About 200 Venezuelan migrants attacked a Colombian military base with explosives, killing one soldier and wounding more than a dozen others, a top military official said on Monday.
Colombian Army General Omar Sepulveda said the migrants had been “co-opted” by Colombian guerrillas to launch the attack in El Tarra, a border town in the northeastern Norte de Santander Department.
One soldier was killed by “an explosive device” and at least 16 others were wounded during the attack on Saturday.
“Approximately 95 percent” of the attackers were Venezuelans “institutionalized” by dissidents of the former Revolutionary Armed Forces of Colombia (FARC) rebel group, Sepulveda told W Radio.
The migrants tried to “overrun” the barracks using “improvised explosive devices, slingshots, sticks and Molotov cocktails,” he said.
Sepulveda blamed the attack on dissident Jhon Mechas, who refused to lay down arms and join the historic 2016 peace deal that turned the FARC into a communist political party following half a century of conflict with the state.
The region around El Tarra has the largest number of illegal coca leaf plantations in the world, according to the UN.
Coca is the main ingredient in cocaine and several groups of leftist guerrillas, right-wing paramilitaries and drug-traffickers are battling for territorial control to exploit the lucrative narcotics market.

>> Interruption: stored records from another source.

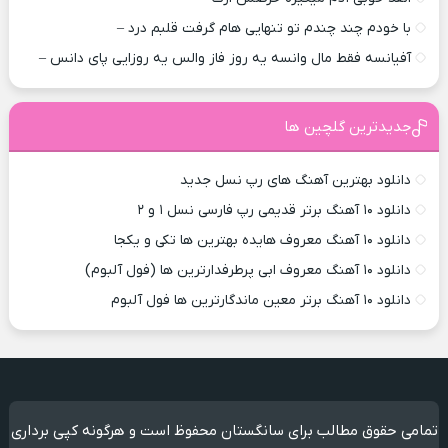
با خودم چند چندم تو تنهایی هام گرفت قلبم درد –
آفیانسه فقط مال وانسه یه روز فاز والس یه روزایی پای دانس –
جدیدترین گلچین ها
دانلود بهترین آهنگ های رپ نسل جدید
دانلود ۱۰ آهنگ برتر قدیمی رپ فارسی نسل ۱ و ۲
دانلود ۱۰ آهنگ معروف هایده بهترین ها تکی و یکجا
دانلود ۱۰ آهنگ معروف ابی پرطرفدارترین ها (فول آلبوم)
دانلود ۱۰ آهنگ برتر معین ماندگارترین ها فول آلبوم
تمامی حقوق مطالب برای سانگستان محفوظ است و هرگونه کپی برداری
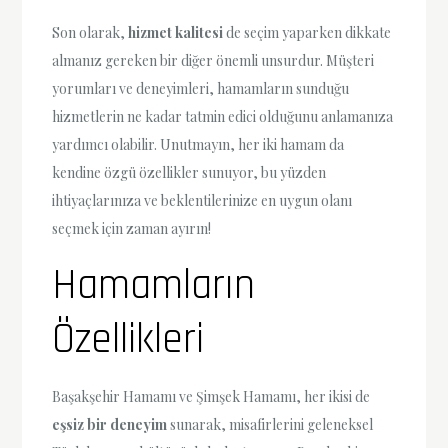
Son olarak,
hizmet kalitesi
de seçim yaparken dikkate
almanız gereken bir diğer önemli unsurdur. Müşteri
yorumları ve deneyimleri, hamamların sunduğu
hizmetlerin ne kadar tatmin edici olduğunu anlamanıza
yardımcı olabilir. Unutmayın, her iki hamam da
kendine özgü özellikler sunuyor, bu yüzden
ihtiyaçlarınıza ve beklentilerinize en uygun olanı
seçmek için zaman ayırın!
Hamamların
Özellikleri
Başakşehir Hamamı ve Şimşek Hamamı, her ikisi de
eşsiz bir deneyim
sunarak, misafirlerini geleneksel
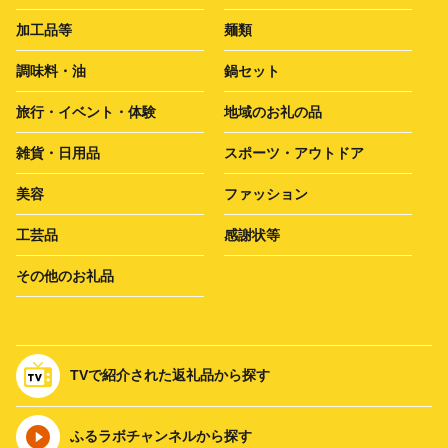
加工品等
麺類
調味料・油
鍋セット
旅行・イベント・体験
地域のお礼の品
雑貨・日用品
スポーツ・アウトドア
美容
ファッション
工芸品
感謝状等
その他のお礼品
TVで紹介された返礼品から探す
ふるラボチャンネルから探す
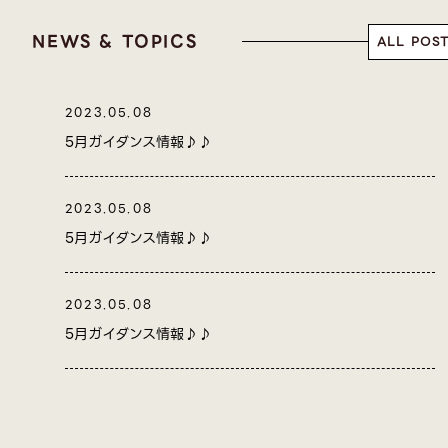
NEWS & TOPICS
ALL POS
2023.05.08
5月ガイダンス情報♪♪
2023.05.08
5月ガイダンス情報♪♪
2023.05.08
5月ガイダンス情報♪♪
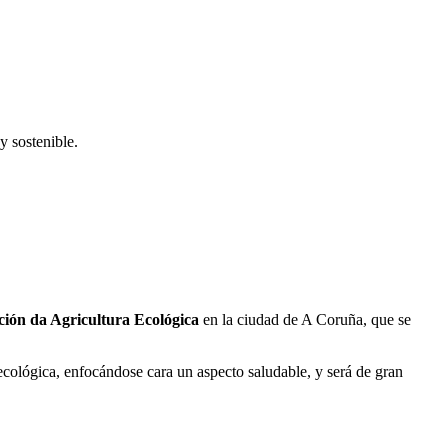
y sostenible.
ión da Agricultura Ecológica
en la ciudad de A Coruña, que se
 ecológica, enfocándose cara un aspecto saludable, y será de gran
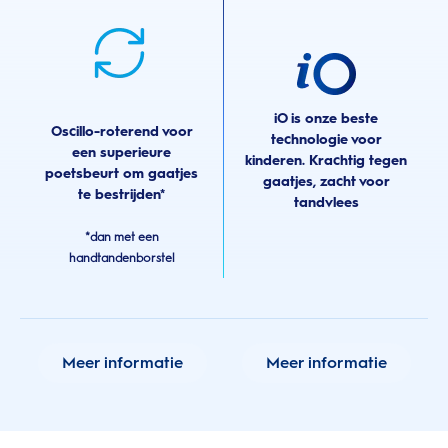
iO is onze beste
Oscillo-roterend voor
technologie voor
een superieure
kinderen. Krachtig tegen
poetsbeurt om gaatjes
gaatjes, zacht voor
te bestrijden*
tandvlees
*dan met een
handtandenborstel
Meer informatie
Meer informatie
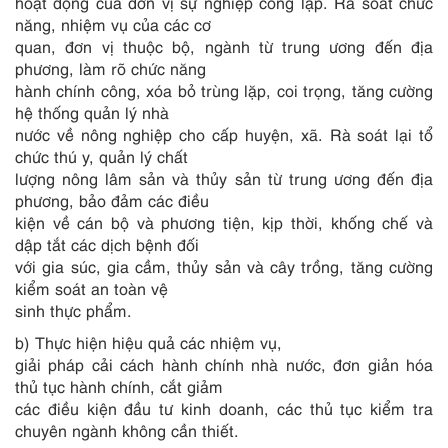
hoạt động của đơn vị sự nghiệp công lập. Rà soát chức
năng, nhiệm vụ của các cơ
quan, đơn vị thuộc bộ, ngành từ trung ương đến địa
phương, làm rõ chức năng
hành chính công, xóa bỏ trùng lặp, coi trọng, tăng cường
hệ thống quản lý nhà
nước về nông nghiệp cho cấp huyện, xã. Rà soát lại tổ
chức thú y, quản lý chất
lượng nông lâm sản và thủy sản từ trung ương đến địa
phương, bảo đảm các điều
kiện về cán bộ và phương tiện, kịp thời, khống chế và
dập tắt các dịch bệnh đối
với gia súc, gia cầm, thủy sản và cây trồng, tăng cường
kiểm soát an toàn vệ
sinh thực phẩm.
b) Thực hiện hiệu quả các nhiệm vụ,
giải pháp cải cách hành chính nhà nước, đơn giản hóa
thủ tục hành chính, cắt giảm
các điều kiện đầu tư kinh doanh, các thủ tục kiểm tra
chuyên ngành không c
ầ
n thiết.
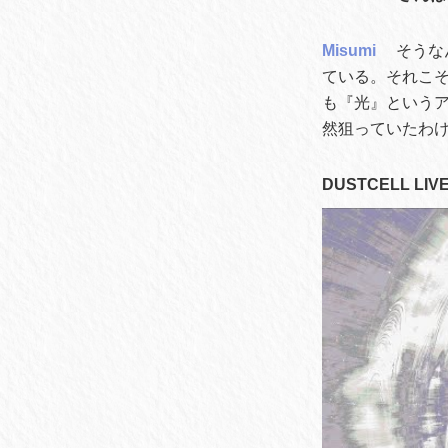
Misumi
そうな
ている。それこそ
も『光』という
然狙っていたわ
DUSTCELL LI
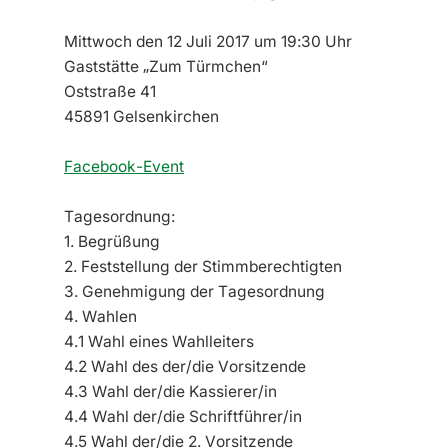
Mittwoch den 12 Juli 2017 um 19:30 Uhr
Gaststätte „Zum Türmchen“
Oststraße 41
45891 Gelsenkirchen
Facebook-Event
Tagesordnung:
1. Begrüßung
2. Feststellung der Stimmberechtigten
3. Genehmigung der Tagesordnung
4. Wahlen
4.1 Wahl eines Wahlleiters
4.2 Wahl des der/die Vorsitzende
4.3 Wahl der/die Kassierer/in
4.4 Wahl der/die Schriftführer/in
4.5 Wahl der/die 2. Vorsitzende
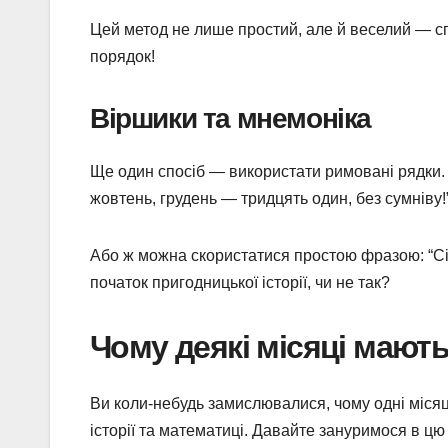
Цей метод не лише простий, але й веселий — спр
порядок!
Віршики та мнемоніка
Ще один спосіб — використати римовані рядки. 
жовтень, грудень — тридцять один, без сумніву!
Або ж можна скористатися простою фразою: “Сім
початок пригодницької історії, чи не так?
Чому деякі місяці мають
Ви коли-небудь замислювалися, чому одні місяці
історії та математиці. Давайте зануримося в ц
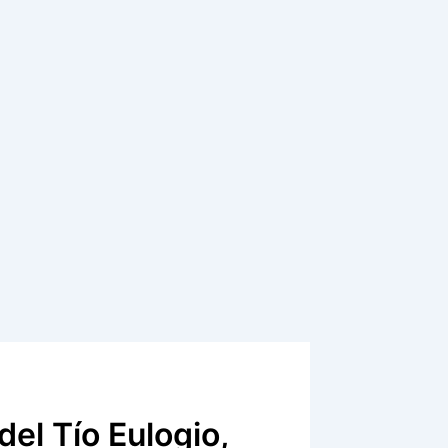
del Tío Eulogio,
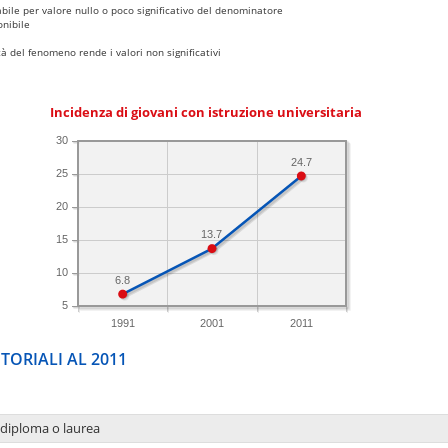
bile per valore nullo o poco significativo del denominatore
nibile
 del fenomeno rende i valori non significativi
Incidenza di giovani con istruzione universitaria
30
24.7
25
20
13.7
15
10
6.8
5
1991
2001
2011
TORIALI AL 2011
 diploma o laurea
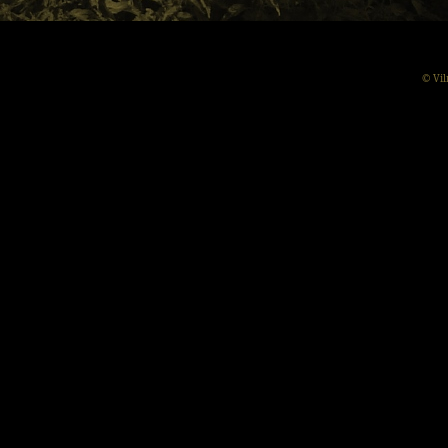
© Vil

The Colombian Army said that it was sending anti-riot troops to the region where local authorities declared a curfew until yesterday morning.
Colombia has taken in 1.8 million Venezuelans fleeing poverty and economic crisis in their homeland.
Colombian President Ivan Duque accuses Venezuelan President Nicolas Maduro of harboring Colombian rebels in his nation, granting them a safe haven from which to launch attacks.